Time Deposit Tax Saving Rule: The Post Office’s ‘Time Deposit’ small savings plan is an excellent option for saving on taxes. A Time Deposit Account at the Post Office can be established at any post office nationwide. You can save on taxes for deposits made in the scheme for 5 years.
Tax saving method
Taxation system includes two kinds of tax regimes. New taxation system and previous taxation system. The tax deduction under section 80C is applicable only in the old tax regime. The Small Savings Scheme of the Post Office is very favored by Indians because it is hassle-free and secure. In this regard, the Post Office Time Deposit Scheme resembles the fixed deposit offered by banks.
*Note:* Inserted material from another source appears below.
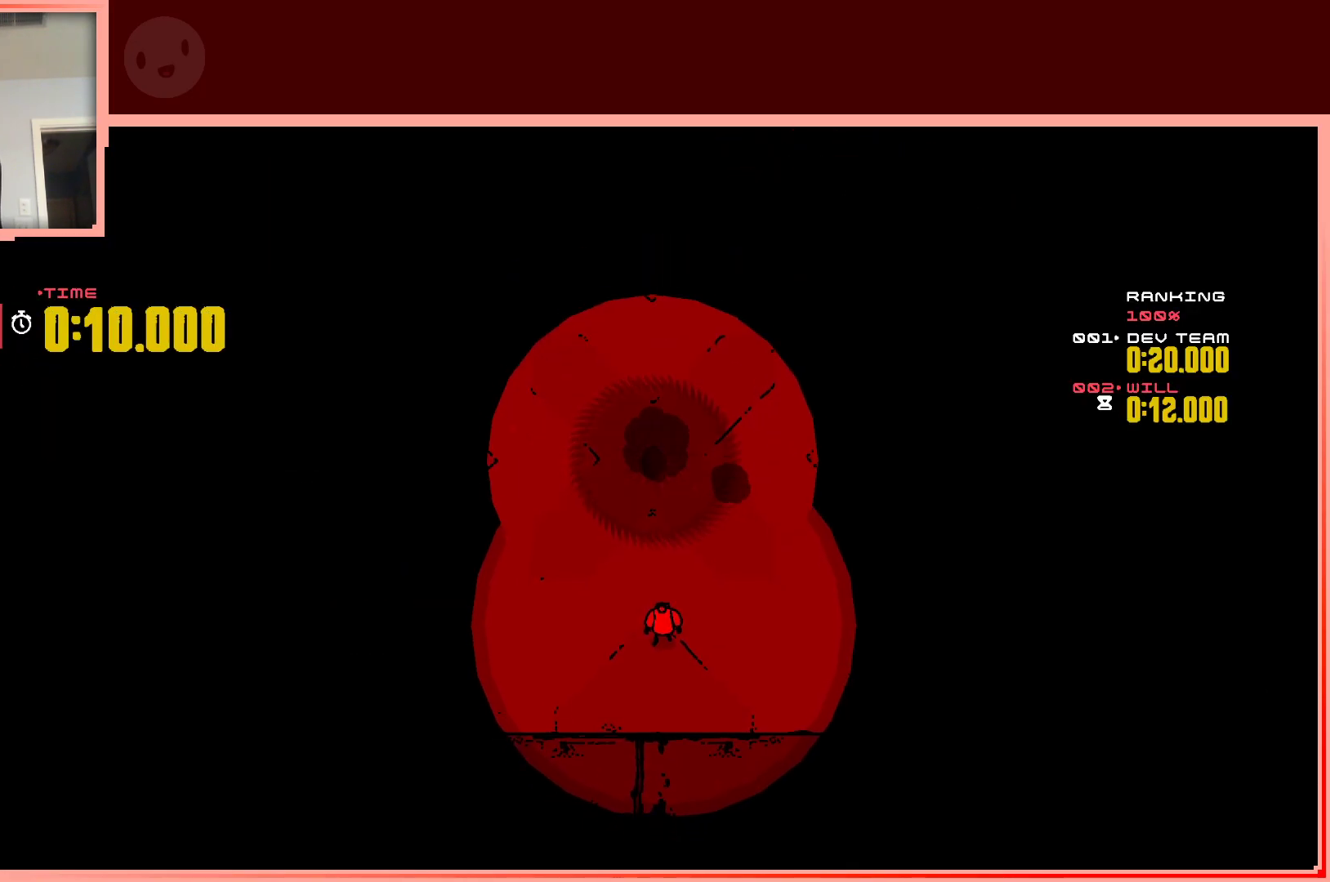
{"keys": [], "events": []}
A Post Office Time Deposit Account can be established at any branch for durations of 1, 2, 3, or 5 years. In this case, the advantage of tax deduction can be accessed on a 5-year deposit. According to Section 80C of the Income Tax Act 1961, a tax deduction up to Rs 1.5 lakh is allowed on 5-year deposits. For investors averse to risk, opting for fixed deposits in post offices is a favored choice.
Facility to withdraw fund
There is an option to withdraw funds from a POTD account early or prior to maturity. This is referred to as premature withdrawal. As per the guidelines, early withdrawal is permitted after a duration of 6 months from the account opening date. If a withdrawal occurs within 6-12 months from when the account was opened, interest will be calculated according to the rates of the Post Office Savings Account. An account can be created online or offline via post office net banking.
A Post Office Time Deposit Account can be established either individually or collectively. It can be moved from one post office to a different one. Minors may establish an account with the consent of a legal guardian. Multiple accounts can be established at any post office. A nomination option is available.